Mówiła jednocześnie, że nie czuje się "w żaden sposób specjalna". - Zginął mój mąż. Jest wiele kobiet, którym giną mężowie, w różnych okolicznościach - powiedziała podkreślając, że "to jest straszne przeżycie". - Ale normalni ludzie mogą normalnie iść na cmentarz, nie są nagabywani, nikt ich nie szturcha, nie pyta o jakieś rzeczy, nie słyszą cały czas czegoś z telewizji, nikt ich nie obraża - stwierdziła.
"Jestem wdzięczna Kopacz"
Spytana, czy ma zaufanie do Antoniego Macierewicza, który "od siedmiu lat tropi tych, którzy dokonali zamachu w Smoleńsku", odpowiedziała, że "w chwili obecnej nie". Natomiast ma dużo wdzięczności dla Ewy Kopacz, która siedem lat temu współpracowała z rodzinami ofiar katastrofy.

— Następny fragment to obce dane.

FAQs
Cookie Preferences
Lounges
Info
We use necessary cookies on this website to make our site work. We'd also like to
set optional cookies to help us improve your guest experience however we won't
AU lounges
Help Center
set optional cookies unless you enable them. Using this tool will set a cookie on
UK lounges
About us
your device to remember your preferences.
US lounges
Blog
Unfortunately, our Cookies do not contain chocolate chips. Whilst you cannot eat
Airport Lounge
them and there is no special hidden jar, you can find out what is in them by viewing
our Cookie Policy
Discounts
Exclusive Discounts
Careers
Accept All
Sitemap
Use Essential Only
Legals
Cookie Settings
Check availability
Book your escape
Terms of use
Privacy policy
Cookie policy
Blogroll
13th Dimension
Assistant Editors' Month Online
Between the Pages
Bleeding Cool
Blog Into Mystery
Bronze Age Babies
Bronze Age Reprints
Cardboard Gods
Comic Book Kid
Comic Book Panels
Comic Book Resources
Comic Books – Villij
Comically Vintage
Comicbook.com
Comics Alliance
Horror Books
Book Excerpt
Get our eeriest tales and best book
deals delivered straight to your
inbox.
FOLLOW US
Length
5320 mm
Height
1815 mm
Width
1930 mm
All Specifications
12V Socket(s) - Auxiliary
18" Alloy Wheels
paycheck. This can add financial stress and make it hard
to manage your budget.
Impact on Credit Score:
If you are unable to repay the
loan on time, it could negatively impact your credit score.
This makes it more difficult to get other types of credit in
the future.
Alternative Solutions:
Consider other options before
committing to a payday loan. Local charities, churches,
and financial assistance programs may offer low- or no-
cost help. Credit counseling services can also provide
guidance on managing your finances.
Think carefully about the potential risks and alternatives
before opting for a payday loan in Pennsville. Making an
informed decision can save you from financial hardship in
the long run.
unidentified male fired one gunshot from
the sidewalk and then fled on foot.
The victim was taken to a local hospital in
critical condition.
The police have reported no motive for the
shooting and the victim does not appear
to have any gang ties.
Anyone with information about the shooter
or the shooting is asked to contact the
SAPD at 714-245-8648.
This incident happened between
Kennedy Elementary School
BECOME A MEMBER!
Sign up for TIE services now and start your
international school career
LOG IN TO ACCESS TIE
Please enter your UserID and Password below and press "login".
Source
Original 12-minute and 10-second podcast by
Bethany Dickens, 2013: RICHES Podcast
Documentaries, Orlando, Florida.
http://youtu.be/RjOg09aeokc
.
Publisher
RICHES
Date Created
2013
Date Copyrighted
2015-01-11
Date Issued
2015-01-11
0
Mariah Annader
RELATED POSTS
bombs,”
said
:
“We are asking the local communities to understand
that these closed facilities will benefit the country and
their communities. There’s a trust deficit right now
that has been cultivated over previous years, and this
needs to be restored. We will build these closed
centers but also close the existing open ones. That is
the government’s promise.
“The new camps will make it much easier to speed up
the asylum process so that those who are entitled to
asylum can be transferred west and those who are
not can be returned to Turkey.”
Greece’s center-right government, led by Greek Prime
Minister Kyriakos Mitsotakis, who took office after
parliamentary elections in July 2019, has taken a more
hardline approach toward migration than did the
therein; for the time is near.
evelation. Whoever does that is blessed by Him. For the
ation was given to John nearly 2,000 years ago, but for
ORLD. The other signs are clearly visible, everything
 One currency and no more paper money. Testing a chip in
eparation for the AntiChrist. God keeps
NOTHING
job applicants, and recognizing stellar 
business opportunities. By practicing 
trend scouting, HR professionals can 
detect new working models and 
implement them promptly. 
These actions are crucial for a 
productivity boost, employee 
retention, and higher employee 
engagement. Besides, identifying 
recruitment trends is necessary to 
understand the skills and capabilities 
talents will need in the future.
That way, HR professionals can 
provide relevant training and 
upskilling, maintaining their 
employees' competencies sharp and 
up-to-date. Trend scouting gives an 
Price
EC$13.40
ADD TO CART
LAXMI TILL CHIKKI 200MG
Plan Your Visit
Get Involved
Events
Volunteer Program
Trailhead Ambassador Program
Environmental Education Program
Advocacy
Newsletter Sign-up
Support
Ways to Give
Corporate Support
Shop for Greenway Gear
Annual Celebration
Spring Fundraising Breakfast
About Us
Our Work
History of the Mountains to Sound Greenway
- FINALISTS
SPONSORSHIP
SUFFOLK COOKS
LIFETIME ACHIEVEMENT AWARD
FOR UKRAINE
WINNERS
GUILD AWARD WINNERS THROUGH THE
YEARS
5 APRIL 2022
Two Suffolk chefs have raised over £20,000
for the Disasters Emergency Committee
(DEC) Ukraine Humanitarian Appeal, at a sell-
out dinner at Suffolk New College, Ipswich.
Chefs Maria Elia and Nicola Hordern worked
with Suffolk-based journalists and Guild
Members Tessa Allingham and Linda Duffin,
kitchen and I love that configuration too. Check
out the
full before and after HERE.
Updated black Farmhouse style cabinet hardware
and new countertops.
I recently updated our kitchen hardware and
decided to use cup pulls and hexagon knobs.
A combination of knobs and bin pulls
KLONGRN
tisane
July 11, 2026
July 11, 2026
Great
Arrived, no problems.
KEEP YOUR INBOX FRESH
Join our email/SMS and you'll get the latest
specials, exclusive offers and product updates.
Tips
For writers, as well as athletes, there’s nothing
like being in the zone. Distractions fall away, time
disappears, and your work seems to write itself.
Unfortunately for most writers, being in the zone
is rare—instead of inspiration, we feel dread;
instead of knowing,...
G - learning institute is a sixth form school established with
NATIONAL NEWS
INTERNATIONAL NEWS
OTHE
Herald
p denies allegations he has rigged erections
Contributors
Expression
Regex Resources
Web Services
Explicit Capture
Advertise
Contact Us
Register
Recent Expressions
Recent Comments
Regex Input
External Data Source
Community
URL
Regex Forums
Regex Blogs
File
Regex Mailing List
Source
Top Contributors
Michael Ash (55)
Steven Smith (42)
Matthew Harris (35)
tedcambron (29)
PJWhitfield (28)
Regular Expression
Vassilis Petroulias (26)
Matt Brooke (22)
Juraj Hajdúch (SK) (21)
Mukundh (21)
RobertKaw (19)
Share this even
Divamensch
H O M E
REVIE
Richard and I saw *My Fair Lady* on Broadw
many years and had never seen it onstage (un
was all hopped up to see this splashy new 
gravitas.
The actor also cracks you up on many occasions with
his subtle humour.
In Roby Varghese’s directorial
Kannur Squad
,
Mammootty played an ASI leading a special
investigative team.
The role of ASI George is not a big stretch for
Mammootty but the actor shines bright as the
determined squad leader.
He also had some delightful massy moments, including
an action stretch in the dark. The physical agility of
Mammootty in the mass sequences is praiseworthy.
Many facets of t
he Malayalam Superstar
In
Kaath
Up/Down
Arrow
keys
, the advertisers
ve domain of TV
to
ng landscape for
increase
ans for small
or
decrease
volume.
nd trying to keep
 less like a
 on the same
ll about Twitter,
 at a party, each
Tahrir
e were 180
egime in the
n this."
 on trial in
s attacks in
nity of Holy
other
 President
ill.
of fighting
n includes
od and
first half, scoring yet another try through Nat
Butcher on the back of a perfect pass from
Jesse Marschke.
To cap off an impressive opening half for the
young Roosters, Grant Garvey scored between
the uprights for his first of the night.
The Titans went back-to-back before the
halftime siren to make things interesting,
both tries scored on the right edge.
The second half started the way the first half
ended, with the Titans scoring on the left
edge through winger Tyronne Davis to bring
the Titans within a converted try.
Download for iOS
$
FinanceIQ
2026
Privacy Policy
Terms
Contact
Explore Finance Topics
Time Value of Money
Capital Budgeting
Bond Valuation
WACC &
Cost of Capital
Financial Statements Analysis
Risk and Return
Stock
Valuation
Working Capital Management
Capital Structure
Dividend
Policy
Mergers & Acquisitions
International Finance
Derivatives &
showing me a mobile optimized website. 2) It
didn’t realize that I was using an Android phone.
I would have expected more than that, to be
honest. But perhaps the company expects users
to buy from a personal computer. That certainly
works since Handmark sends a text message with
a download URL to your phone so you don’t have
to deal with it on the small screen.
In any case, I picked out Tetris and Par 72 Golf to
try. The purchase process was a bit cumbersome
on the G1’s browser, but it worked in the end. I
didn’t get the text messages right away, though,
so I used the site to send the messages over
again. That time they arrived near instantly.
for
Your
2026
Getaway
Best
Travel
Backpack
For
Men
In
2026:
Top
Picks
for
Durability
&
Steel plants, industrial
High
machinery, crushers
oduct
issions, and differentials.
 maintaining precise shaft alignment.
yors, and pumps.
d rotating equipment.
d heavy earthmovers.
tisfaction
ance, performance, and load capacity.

- Pamiętam minister Kopacz, gdy byliśmy w hotelu, mówiła nam co i jak. Ja akurat pani Kopacz jestem ogromnie wdzięczna, być może mnie pamięta bo jej dziękowałam, nawet dwukrotnie - powiedziała. - Dla mnie wtedy to był bardzo trudny moment. I to, że ktoś był w stanie okazać mi serce, empatię, zrozumienie - dodała.
Jak wspominała, na spotkaniach Ewy Kopacz z rodzinami ofiar "niektóre osoby zachowywały się skandalicznie". - A ona znosiła to naprawdę z godnością, starała się bardzo spokojnie odpowiadać, ja nie wiem czy bym potrafiła się wynieść na taki poziom - przyznała.